Last month the SBA filed two lengthy purchase and sales agreements with the court for the property. The deal was split into two agreements so as to give Rocky Beach homeowners, whose homes are on leased land, the option to acquire the land. The homeowners will have 180 days after court acceptance of the purchase and sales agreement to commit to the offered price of $11,250,000.

Placing the property up for a tax sale could have thrown a wrench into the SBA’s efforts to recover loans made to Moneta Capital Corp. and further delayed any future use of the park property. As it is, Vanderbilt and its manager Arnold Goodstein of Summerville, SC, have 18 months since approval of the purchase and sales agreement to obtain the necessary federal, state and city approvals for the project.
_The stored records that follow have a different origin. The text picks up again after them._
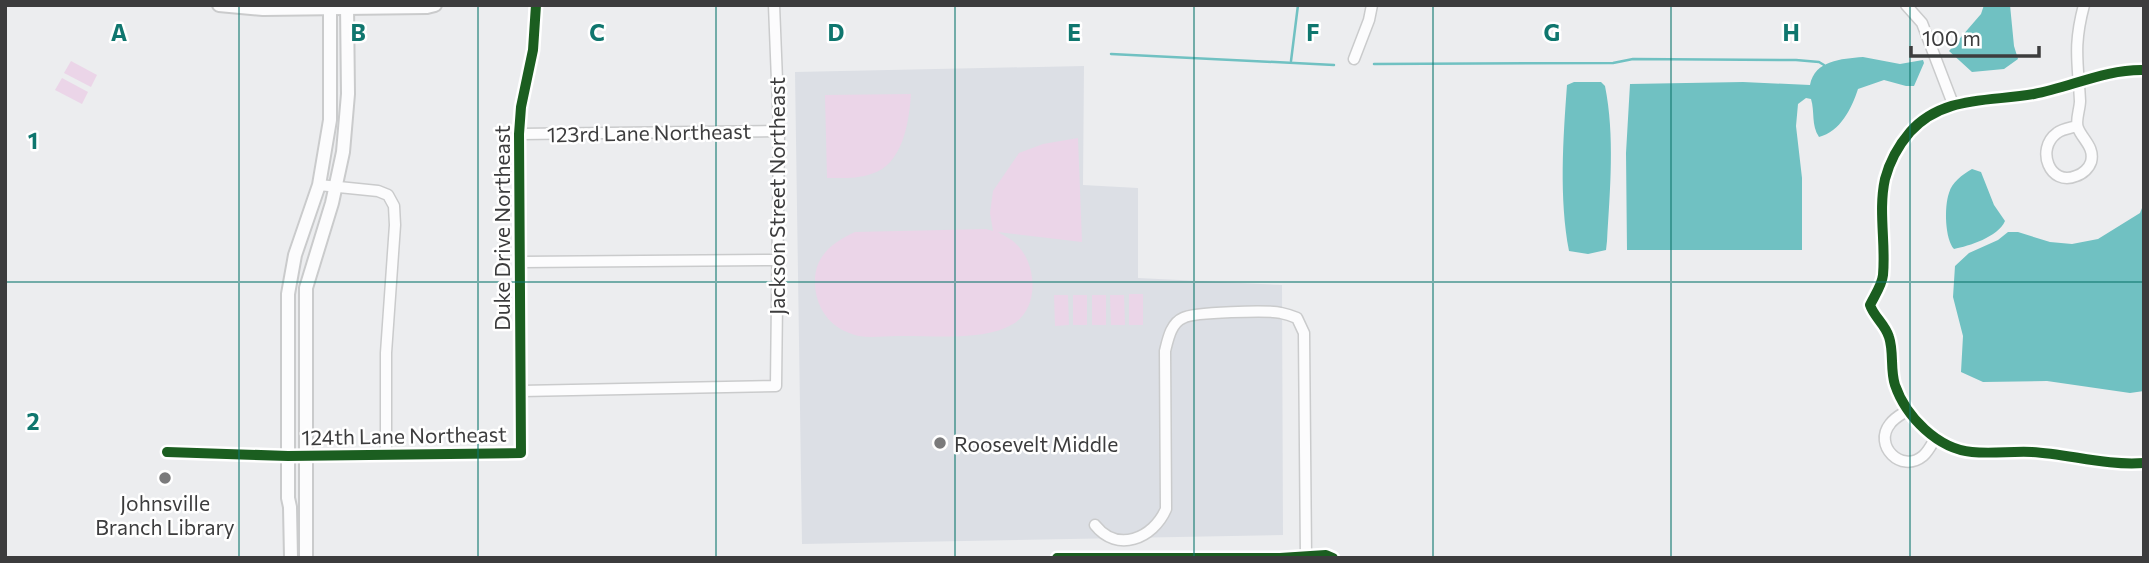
<svg xmlns="http://www.w3.org/2000/svg" width="2149" height="563" viewBox="0 0 2149 563" font-family="Commissioner,sans-serif">
<rect width="100%" height="100%" fill="#ecedef"/>
<polygon fill="#dcdfe5" points="1084,66 1083,185 1138,188 1138,278 1282,285 1283,535 802,544 795,72"/>
<g fill="#ebd5e8">
<polygon points="71,61 97,75 91,87 64,73"/>
<polygon points="62,78 88,92 82,104 55,90"/>
<path d="M911 94C909 122 903 165 871 174 857 179 841 178 827 178L825 95Z"/>
<path d="M1078 138 1082 242 998 232C1004 236 1012 239 1016 244 1037 263 1040 308 1013 324 984 342 930 335 897 336 885 336 871 338 859 336 853 335 844 331 839 328 823 318 815 300 815 283 814 256 833 242 855 232L986 229 993 231 990 213 993 191 1019 153 1043 144Z"/>
<rect x="1129" y="294" width="14" height="31"/>
<polygon points="1054,295 1068,295 1069,325 1055,326"/>
<rect x="1073" y="295" width="14" height="30"/>
<rect x="1092" y="295" width="14" height="30"/>
<polygon points="1110,295 1124,295 1125,325 1111,325"/>
</g>
<g fill="#70c1c2">
<polygon points="1984,5 2010,5 2014,46 2018,59 2004,69 1972,72 1949,51 1981,14"/>
<path d="M1863 57 1900 64 1923 60 1924 63 1914 86H1906L1884 80 1858 89C1852 108 1840 132 1819 137 1811 125 1815 112 1811 99L1806 98 1798 104 1796 126 1802 178V250H1627L1626 153 1630 84 1743 82 1810 85C1815 60 1841 59 1863 57Z"/>
<path d="M1574 82H1601L1605 86C1615 136 1610 190 1607 241L1606 250 1588 254 1569 251C1559 198 1563 139 1567 85Z"/>
<path d="M1972 169 1981 172 1994 205 2005 221C1998 237 1969 246 1954 249 1945 239 1944 207 1949 193 1952 182 1962 175 1972 169Z"/>
<polygon points="2144,203 2144,391 2130,393 2047,381 1983,382 1961,372 1963,336 1953,297 1955,266 1969,253 1998,240 2008,232 2018,232 2050,242 2072,244 2098,239 2140,213"/>
</g>
<g fill="none" stroke-linecap="round" stroke-linejoin="round">
<g stroke="#70c1c2" stroke-width="2.5">
<polyline points="1111,54 1334,65"/>
<polyline points="1291,61 1298,5"/>
<polyline points="1374,64 1613,63 1633,59 1796,60 1819,62 1824,65"/>
</g>
<defs>
<g id="minor">
<polyline points="1906,5 1922,23 1953,104"/>
<polyline points="1354,59 1369,20 1372,5"/>
<path d="M2144 70C2106 69 2071 87 2034 94 1990 102 1943 95 1910 132 1898 146 1890 160 1885 179 1878 211 1886 243 1883 275 1882 285 1875 295 1870 305 1874 317 1885 324 1889 337 1894 352 1890 370 1895 385 1906 417 1938 449 1972 452 1992 454 2012 451 2032 452 2069 454 2106 466 2144 463"/>
<path d="M2077 126C2070 128 2062 129 2057 133 2035 149 2050 187 2076 176 2083 174 2089 168 2091 162 2095 147 2082 139 2078 128 2075 121 2080 109 2080 101 2078 62 2073 46 2084 5"/>
<polyline points="519,134 779,131"/>
<polyline points="319,185 378,191 388,195 394,206 395,225 386,353 386,453"/>
<polyline points="521,262 778,260"/>
<polyline points="521,391 776,386 779,131 774,5"/>
<path d="M1908 410C1902 414 1894 418 1890 424 1873 445 1901 474 1923 456 1928 452 1932 444 1936 437"/>
<polyline points="167,452 288,456 521,453 519,134 521,107 533,50 536,5"/>
<path d="M1095 525C1117 553 1153 539 1166 509L1165 351C1168 339 1171 323 1183 318 1193 312 1269 310 1281 313 1286 314 1292 316 1297 318L1304 333 1306 558"/>
</g>
<g id="tertiary">
<polyline points="219,5 263,9 427,7 435,5"/>
<polyline points="291,558 290,507 288,498 288,294 295,255 319,185 330,120 330,5"/>
<polyline points="306,558 306,288 332,203 343,152 348,94 347,5"/>
</g>
</defs>
<use href="#minor" stroke="#cacbcc" stroke-width="13"/>
<use href="#tertiary" stroke="#cacbcc" stroke-width="16"/>
<use href="#minor" stroke="#fcfcfd" stroke-width="10"/>
<use href="#tertiary" stroke="#fcfcfd" stroke-width="12"/>
<defs>
<g id="cycleway">
<path d="M2144 70C2106 69 2071 87 2034 94 1990 102 1943 95 1910 132 1898 146 1890 160 1885 179 1878 211 1886 243 1883 275 1882 285 1875 295 1870 305 1874 317 1885 324 1889 337 1894 352 1890 370 1895 385 1906 417 1938 449 1972 452 1992 454 2012 451 2032 452 2069 454 2106 466 2144 463"/>
<polyline points="167,452 288,456 521,453 519,134 521,107 533,50 536,5"/>
<polyline points="1057,558 1280,558 1326,555 1333,558"/>
</g>
</defs>
<use href="#cycleway" stroke="#fff" stroke-width="15"/>
<use href="#cycleway" stroke="#1b5e20" stroke-width="10"/>
</g>
<path fill="none" stroke="#0f766e" stroke-width="2" stroke-opacity="0.55" d="M239 5V558M478 5V558M716 5V558M955 5V558M1194 5V558M1433 5V558M1671 5V558M1910 5V558M5 282H2144"/>
<g fill="#7a7a7b" stroke="#fff" stroke-width="2.5">
<circle cx="940" cy="443" r="7"/>
<circle cx="165" cy="478" r="7"/>
</g>
<g text-anchor="middle" dominant-baseline="central" stroke-width="5" stroke-linejoin="round" paint-order="stroke">
<g font-size="21" fill="#3c3c3d" stroke="#fff">
<text transform="translate(649 132) rotate(-1)">123rd Lane Northeast</text>
<text transform="translate(776 196) rotate(-90)">Jackson Street Northeast</text>
<text transform="translate(501 228) rotate(-90)">Duke Drive Northeast</text>
<text transform="translate(404 435) rotate(-1)">124th Lane Northeast</text>
</g>
<g font-size="21" fill="#3c3c3d" stroke="#fff" text-anchor="start">
<text x="954" y="443">Roosevelt Middle</text>
<text x="165" y="502" text-anchor="middle">Johnsville<tspan x="165" dy="24">Branch Library</tspan></text>
</g>
</g>
<g font-size="23" text-anchor="middle" font-weight="bold" fill="#0f766e" stroke="#fff" stroke-width="5" stroke-linejoin="round" paint-order="stroke">
<text x="119" y="41">A</text>
<text x="358" y="41">B</text>
<text x="597" y="41">C</text>
<text x="836" y="41">D</text>
<text x="1074" y="41">E</text>
<text x="1313" y="41">F</text>
<text x="1552" y="41">G</text>
<text x="1791" y="41">H</text>
<text x="33" y="149">1</text>
<text x="33" y="430">2</text>
</g>
<rect width="2149" height="563" fill="none" stroke="#3c3c3d" stroke-width="14"/>
<path d="M1911 46v10h128v-10" fill="none" stroke="#3c3c3d" stroke-width="3.5"/>
<text x="1922" y="46" font-size="21" fill="#3c3c3d" stroke="#ffffff" stroke-width="5" paint-order="stroke">100 m</text>
</svg>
At the point the required approvals have been obtained, the property would be conveyed to the developer. That point may not come until 2008, as the agreement if approved by the court as submitted, gives Vanderbilt an additional two years in options to obtain the regulatory approvals.
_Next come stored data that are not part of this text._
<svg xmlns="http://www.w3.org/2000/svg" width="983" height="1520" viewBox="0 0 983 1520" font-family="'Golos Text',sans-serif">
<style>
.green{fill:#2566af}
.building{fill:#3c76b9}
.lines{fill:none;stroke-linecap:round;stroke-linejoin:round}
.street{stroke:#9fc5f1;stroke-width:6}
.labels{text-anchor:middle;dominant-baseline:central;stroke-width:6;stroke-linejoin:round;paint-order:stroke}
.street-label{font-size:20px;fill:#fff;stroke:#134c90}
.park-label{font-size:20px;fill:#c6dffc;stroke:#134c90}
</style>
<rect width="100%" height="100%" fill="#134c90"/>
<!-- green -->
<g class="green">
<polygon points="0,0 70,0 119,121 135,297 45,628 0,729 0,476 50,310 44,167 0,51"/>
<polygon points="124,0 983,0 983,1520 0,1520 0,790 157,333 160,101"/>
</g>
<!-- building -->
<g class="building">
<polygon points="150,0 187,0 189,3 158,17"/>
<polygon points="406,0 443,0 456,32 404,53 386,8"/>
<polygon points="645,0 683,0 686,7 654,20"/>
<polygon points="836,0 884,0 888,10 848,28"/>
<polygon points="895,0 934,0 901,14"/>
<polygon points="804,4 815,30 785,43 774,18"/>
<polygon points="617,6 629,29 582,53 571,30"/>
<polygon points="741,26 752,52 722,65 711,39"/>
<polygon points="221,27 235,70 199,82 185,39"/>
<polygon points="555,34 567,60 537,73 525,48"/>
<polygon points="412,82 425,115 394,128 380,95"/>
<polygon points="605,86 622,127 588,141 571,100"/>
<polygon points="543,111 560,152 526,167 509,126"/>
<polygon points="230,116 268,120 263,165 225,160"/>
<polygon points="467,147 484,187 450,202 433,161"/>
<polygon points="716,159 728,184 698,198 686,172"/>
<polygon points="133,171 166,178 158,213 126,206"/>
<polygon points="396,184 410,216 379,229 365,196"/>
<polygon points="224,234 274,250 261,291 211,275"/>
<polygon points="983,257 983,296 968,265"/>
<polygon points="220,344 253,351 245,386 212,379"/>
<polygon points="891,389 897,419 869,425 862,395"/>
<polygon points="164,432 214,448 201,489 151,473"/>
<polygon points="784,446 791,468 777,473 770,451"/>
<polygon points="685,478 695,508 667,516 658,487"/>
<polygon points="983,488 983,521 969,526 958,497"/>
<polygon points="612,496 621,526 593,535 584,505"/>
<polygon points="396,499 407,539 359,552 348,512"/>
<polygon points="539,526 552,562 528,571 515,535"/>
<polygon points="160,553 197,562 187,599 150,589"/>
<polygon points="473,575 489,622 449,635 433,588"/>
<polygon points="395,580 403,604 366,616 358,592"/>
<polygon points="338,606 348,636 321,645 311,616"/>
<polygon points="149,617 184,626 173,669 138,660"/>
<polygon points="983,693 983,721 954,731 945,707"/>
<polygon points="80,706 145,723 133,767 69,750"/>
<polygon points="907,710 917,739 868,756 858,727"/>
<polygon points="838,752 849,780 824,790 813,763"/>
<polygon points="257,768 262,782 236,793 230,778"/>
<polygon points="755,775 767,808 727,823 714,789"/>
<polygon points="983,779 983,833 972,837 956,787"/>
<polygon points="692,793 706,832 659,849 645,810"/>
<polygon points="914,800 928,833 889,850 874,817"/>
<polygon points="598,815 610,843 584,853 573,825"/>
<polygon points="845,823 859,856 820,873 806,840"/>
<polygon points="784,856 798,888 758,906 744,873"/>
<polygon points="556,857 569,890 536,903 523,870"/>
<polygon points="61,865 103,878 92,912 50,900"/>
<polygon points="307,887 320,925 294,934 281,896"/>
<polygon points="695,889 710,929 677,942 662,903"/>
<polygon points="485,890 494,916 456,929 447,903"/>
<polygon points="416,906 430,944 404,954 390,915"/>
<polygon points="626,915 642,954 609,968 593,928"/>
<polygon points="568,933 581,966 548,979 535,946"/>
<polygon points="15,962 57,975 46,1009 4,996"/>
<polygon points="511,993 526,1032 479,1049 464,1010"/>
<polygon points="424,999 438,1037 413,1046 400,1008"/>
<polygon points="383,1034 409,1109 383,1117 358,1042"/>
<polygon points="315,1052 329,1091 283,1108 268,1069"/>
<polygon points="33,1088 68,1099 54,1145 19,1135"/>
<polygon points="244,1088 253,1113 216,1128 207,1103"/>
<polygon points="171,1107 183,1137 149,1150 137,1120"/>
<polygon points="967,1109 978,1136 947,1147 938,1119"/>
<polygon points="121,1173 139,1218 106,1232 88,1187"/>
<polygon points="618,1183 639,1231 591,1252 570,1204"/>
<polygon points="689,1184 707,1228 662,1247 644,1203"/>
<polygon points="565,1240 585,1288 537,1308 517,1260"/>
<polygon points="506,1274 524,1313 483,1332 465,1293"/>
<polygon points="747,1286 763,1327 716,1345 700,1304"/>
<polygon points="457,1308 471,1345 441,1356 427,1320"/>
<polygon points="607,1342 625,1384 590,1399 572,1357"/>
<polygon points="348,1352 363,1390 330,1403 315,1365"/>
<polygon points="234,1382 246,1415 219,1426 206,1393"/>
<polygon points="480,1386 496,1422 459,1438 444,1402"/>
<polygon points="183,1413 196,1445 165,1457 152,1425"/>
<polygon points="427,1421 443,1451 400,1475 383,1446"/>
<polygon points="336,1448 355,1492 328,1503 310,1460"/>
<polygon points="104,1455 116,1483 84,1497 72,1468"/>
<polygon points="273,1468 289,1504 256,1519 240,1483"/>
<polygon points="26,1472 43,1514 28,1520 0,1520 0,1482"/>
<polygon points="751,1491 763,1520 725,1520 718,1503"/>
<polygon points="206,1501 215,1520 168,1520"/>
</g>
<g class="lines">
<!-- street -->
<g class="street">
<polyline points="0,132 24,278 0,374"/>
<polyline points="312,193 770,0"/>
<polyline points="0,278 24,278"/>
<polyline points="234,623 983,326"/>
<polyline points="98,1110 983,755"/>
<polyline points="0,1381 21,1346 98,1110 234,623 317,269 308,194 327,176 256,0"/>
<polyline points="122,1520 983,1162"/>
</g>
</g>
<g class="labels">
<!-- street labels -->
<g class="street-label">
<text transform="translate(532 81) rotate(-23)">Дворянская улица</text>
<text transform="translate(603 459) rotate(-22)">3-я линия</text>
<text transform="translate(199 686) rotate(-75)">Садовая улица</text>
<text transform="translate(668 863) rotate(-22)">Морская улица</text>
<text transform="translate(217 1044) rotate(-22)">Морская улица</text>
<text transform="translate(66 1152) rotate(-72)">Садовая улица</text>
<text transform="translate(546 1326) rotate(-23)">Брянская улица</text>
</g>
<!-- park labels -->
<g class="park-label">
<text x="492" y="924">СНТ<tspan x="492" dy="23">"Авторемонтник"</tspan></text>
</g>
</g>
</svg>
“Time is running and hopefully we’ll have a dispensation from the court in a short time,” Hayward said when asked how long it might be before the developer could begin the process of gaining regulatory approvals. In addition to the Department of Environmental Management and Coastal Resources Management Council, the project will need City Council approval as well as the nod of the Planning Board, Zoning Board of Review and the Warwick Sewer Authority to name a few.

“It was probably in our best interest to pay the taxes,” Hayward said after handing a $498,485.90 check to the mayor.

While the purchase and sales agreement addresses the issue of taxes, placing a burden on Vanderbilt during the permit period, Hayward said SBA would be picking up the tab on payments through the second quarter of the upcoming tax year. After that, Hayward wasn’t willing to venture what would happen.

Avedisian did not see the welcome influx of tax revenue as providing any relief to items cut from the budget by the council in an effort to lower taxes. He said under the City Charter he can only transfer funds in the last three months of the fiscal year.

Although the $25 million offer for Rocky Point exceeded SBA expectations, Hayward said the sum would not “make whole” what Moneta Capital owes. In addition to the park, the SBA had also loaned Moneta funds for a shopping mall in Cumberland, a horse farm in Middletown, a jewelry firm and developments in the Virgin Islands.

He called Rocky Point “one small slice of a very large pie.”

But for Mayor Avedisian, the check received yesterday was a chunky slice of pie that wasn’t a guarantee.